See something like this lately “Text BISTRO to 555444 for a special offer”? It’s called Shortcode texting and I’ll explain how it works.
First, you probably noticed that the ‘phone number’ only has 6 digits, instead of 7. That’s because it’s not really a phone number, it’s a shortcode. Shortcodes are different from phone numbers, and wireless carriers (ex. Bell, Rogers, Telus) have a unique way of handling it when a text message is sent to a shortcode.
Before continuing let’s look at the word BISTRO . When it comes to shortcode texting, BISTRO is an example of a keyword. In order for shortcode texting to work, you must always have – a keyword, and a shortcode (of course). OK, moving on…
When you see a piece of marketing or call to action such as ‘Text BISTRO to 555444″ here’s how you respond:
- On your phone, open up a new blank text message
- In the “To:” field type: 555444 (instead of sending it to a specific person or regular phone number, you’ll simply type the indicated shortcode, in this example that is: 555444)
- In the message body section you’ll type only the keyword, exactly as it’s written (ex. BISTRO)
- Hit send!
What happens next is really neat, you will instantly, or almost instantly, receive an automatic text message reply. It’ll usually be some sort of special offer (ex. Show this text the next time you come in to save 20% on your purchase); most of the time you’ll know what to expect because the advertisement/call to action will include an explanation (ex. Text BISTRO to 555444 to save 20% on your purchase the next time you’re here) .
So, how does that work? In a nutshell, the keyword you typed and sent is connected to a unique text message auto-reply. When you send a text to a shortcode you are tapping that shortcode on the shoulder and asking for a response…as long as the shortcode knows the keyword it will deliver the response associated with that keyword.

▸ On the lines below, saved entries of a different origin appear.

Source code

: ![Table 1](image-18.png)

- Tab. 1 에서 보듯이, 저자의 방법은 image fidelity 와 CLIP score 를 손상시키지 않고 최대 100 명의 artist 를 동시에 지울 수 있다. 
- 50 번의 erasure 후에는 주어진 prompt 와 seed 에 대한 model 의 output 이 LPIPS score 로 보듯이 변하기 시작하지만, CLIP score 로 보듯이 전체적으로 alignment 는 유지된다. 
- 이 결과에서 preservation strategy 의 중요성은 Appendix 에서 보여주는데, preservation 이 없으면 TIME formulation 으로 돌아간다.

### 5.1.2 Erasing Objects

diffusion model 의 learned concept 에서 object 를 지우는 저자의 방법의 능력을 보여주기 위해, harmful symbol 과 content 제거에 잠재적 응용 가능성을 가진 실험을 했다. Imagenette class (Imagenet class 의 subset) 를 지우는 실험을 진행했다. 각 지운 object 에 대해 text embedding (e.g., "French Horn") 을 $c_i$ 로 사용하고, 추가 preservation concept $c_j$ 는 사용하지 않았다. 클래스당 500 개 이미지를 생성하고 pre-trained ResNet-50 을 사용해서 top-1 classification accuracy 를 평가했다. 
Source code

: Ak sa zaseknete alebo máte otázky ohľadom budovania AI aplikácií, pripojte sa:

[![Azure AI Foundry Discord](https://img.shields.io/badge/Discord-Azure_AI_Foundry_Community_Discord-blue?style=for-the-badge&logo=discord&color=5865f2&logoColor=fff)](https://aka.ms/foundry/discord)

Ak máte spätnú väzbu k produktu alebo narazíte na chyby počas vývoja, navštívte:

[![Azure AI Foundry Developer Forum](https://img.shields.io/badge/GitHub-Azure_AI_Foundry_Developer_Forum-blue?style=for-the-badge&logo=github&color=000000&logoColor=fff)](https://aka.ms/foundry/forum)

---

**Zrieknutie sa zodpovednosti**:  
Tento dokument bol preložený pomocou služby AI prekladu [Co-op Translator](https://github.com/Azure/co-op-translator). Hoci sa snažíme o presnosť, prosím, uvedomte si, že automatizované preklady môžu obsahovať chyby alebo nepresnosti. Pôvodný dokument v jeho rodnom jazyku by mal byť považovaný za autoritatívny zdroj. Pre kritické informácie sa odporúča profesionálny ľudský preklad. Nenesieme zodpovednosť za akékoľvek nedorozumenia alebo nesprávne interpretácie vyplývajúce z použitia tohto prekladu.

Am I setting myself up to be SPAMMED/marketed to/harassed by some company if I do this? Nope. A lot of the time if you text in requesting a special offer from a company they will continue to send you more special offers a couple times a month or less BUT if you get tired of this you can simply reply to their text message with the word STOP and they will no longer be able to send you messages…unless you text their shortcode again in the future. So it’s super-easy to unsubscribe.
Shortcode texting is a highly regulated industry, in Canada the watchdog is the Canadian Wireless and Telecommunications Agency (CWTA). They require this easy opt-out process and keep their eye on companies that use shortcode texting to ensure they do not abuse it.